As I was publishing last week's post on whether GitHub is becoming obsolete or the future of development platforms, they decided to trigger a two-hour interruption on Mergify in retaliation.
Just kidding. I am sure they did not do that on purpose.
Read my post-mortem if you want the whole story. The summary is that they broke their API for several hours until people started to complain, and they finally rolled back their change. Bringing down our service in the meantime.
That event forces me to talk about APIs this week.
API Definitions Are Just Definitions
I won’t go into the definition of an API per se; it’d be boring. You can Google it if you need to.
The real question is what having an API means. Offering an API to your users means authorizing them to interact with your service. This implies many rules, such as the data model of your API, the behavior of your API, the rules of usage, etc. Some can be encoded in a computer-readable machine; others cannot.
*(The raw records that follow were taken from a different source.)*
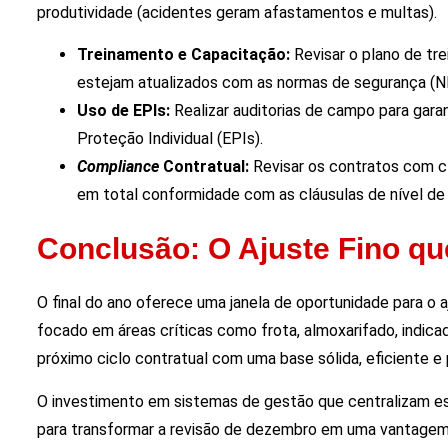
produtividade (acidentes geram afastamentos e multas).
Treinamento e Capacitação:
Revisar o plano de tr
estejam atualizados com as normas de segurança (N
Uso de EPIs:
Realizar auditorias de campo para gara
Proteção Individual (EPIs).
Compliance
Contratual:
Revisar os contratos com cl
em total conformidade com as cláusulas de nível de s
Conclusão: O Ajuste Fino qu
O final do ano oferece uma janela de oportunidade para o aj
focado em áreas críticas como frota, almoxarifado, indic
próximo ciclo contratual com uma base sólida, eficiente e
O investimento em sistemas de gestão que centralizam es
para transformar a revisão de dezembro em uma vantagem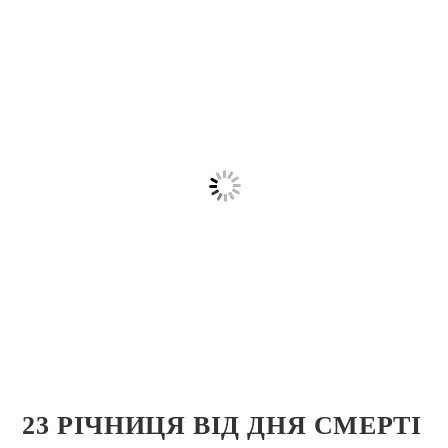
23 РІЧНИЦЯ ВІД ДНЯ СМЕРТІ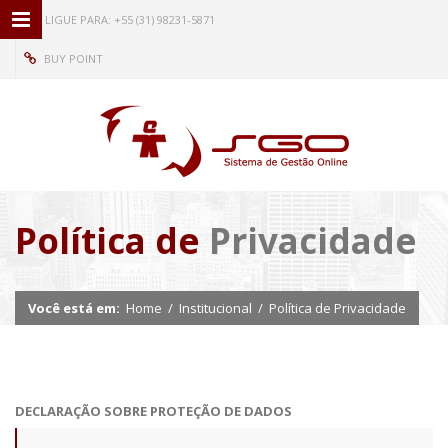
LIGUE PARA: +55 (31) 98231-5871
MENU PRINCIPAL
BUY POINT
HOME
INSTITUCIONAL
SERVIÇOS
CONTATO
Política de
Privacidade
Você está em:
Home
/
Institucional
/
Política de Privacidade
DECLARAÇÃO SOBRE PROTEÇÃO DE DADOS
Engineers like to talk about contracts, and I think it’s an almost good analogy.
To describe this contract, you need multiple specifications.
Developers have been ecstatic over OpenAPI over the last decade as a go-to media for describing their API. I want here to emphasize how little this documents your API. It illustrates the data model used but does not encode much of the behavior the system might exhibit.
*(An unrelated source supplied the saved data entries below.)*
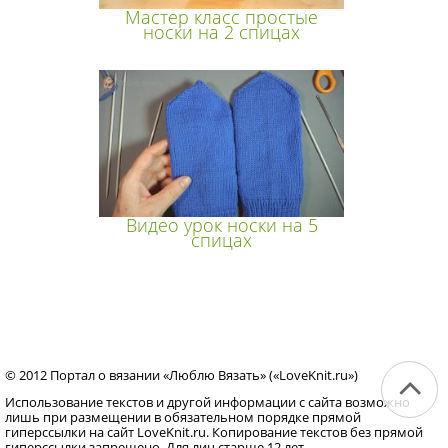
Мастер класс простые
носки на 2 спицах
Видео урок носки на 5
спицах
© 2012 Портал о вязании «Люблю Вязать» («LoveKnit.ru»)
Использование текстов и другой информации с сайта возможно
лишь при размещении в обязательном порядке прямой
гиперссылки на сайт LoveKnit.ru. Копирование текстов без прямой
гиперссылки запрещено. Для лиц старше 12 лет.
Hey, I can confirm that GitHub did not break its OpenAPI schema when it broke its API last week. Formidable.
However, based on the assumption that OpenAPI is enough, many engineers mock their API consumption based on that part of the contract and think they’re done.
In that situation, the minimum you should do is validate that your mocking follows the OpenAPI schema you’re using. Even that is not enough because sometimes the schema changes—and sometimes it’s just not respected.
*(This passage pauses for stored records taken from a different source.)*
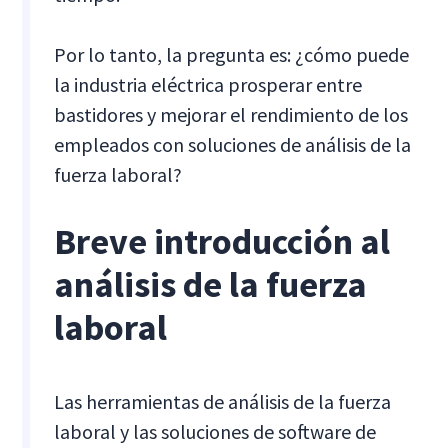
Por lo tanto, la pregunta es: ¿cómo puede
la industria eléctrica prosperar entre
bastidores y mejorar el rendimiento de los
empleados con soluciones de análisis de la
fuerza laboral?
Breve introducción al
análisis de la fuerza
laboral
Las herramientas de análisis de la fuerza
laboral y las soluciones de software de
Let’s take GitHub again as an example. Their API is so legacy that the JSON schemas were crafted manually — and there might still be, I don’t know. It’s fine; it’s better than nothing, and it’s not obvious to change a legacy API that’s been there for 15 years.
We know first-hand that their system does not always respect the GitHub API JSON Schema.
APIs Have Side-effects
Again, this approach is entirely based on the data model and is insufficient and of little value.
Most of an API's value is in the behavior it triggers. Unless your API is a basic CRUD and does storage only, it will have side effects that might or might not be visible through the API.
For example, creating an asynchronous job on any REST API will return nothing except a unique identifier, which can be used later to identify the work. You might receive the data via a webhook or have to poll the API to get the job’s status. This kind of behavior cannot be documented in OpenAPI as it’s not part of the data model; there’s nothing to tell you to expect a webhook.
API Invisible Parts
Now, let’s discuss all the invisible parts of running an API. There are many. The first that come to mind are RBAC, quota, and rate limits. Most APIs have to implement those items, and they also have a direct impact on the API behavior and access.
Those features will massively impact the quality and quantity of API use. Again, they are pretty hard to test in a black box. There’s no way you can easily mock a full RBAC implementation or real-life rate limits.
Testing the Hard Way
Having consumed many different APIs for the last five years on Mergify, and especially GitHub’s one that we know by heart, gave us a few ideas on how you can or cannot test.
Rule number one: do not mock. Record your tests.
We leverage vcrpy in Python to do that: the idea is to run your test in a record mode where real HTTP requests are done against a service. Once the recording is done, you can replay the test when running it locally or in the CI.
If any of your code tries to make a different HTTP call, the test will fail, and you will have to re-record it. This ensures that no change is made to the application without being noticed.
Now, that does prevent your application from being broken, but that does not prevent the API from breaking your app. The only way to do this is to regularly re-record all the tests and see if they break.
So, rule number two: re-record your tests regularly — every day if possible.
For example, we have a test that plays with GitHub pull request labels. When re-recording a test a few months ago, we noticed that if it failed. It turned out that GitHub changed its API to become case-sensitive overnight (that was not in the OpenAPI schema!).
In that case, we preferred to ask GitHub to fix their API rather than fix our code, but hey, your mileage may vary.
Rule number three: be ready to fix the code.
No amount of testing will cover all the edge cases. For example, requests quota or rate limit might be hit in real scenarios but not in testing, meaning you’ll have to handle those specific cases without being able to test. It’s fine — you can actually mock part of the responses here.
For this, we leverage Sentry to obtain evidence of the problem, replicate it in a test, and fix it. No amount of testing can fix all scenarios, so having a way to hotfix your code is a must.
In the end, mixing API test recording for safety and error tracking for fast action is the best combination we’ve seen for dealing with external systems.
If we map those rules to last week's incident, rule number three helped to fix the issue quickly, while rule number one would have technically caught it, and rule number two would have done so in less than 24 hours. Even if it turned out in our case that reality kicked in before testing.
So use that. And retry mechanisms.
I guess that’ll be for another post.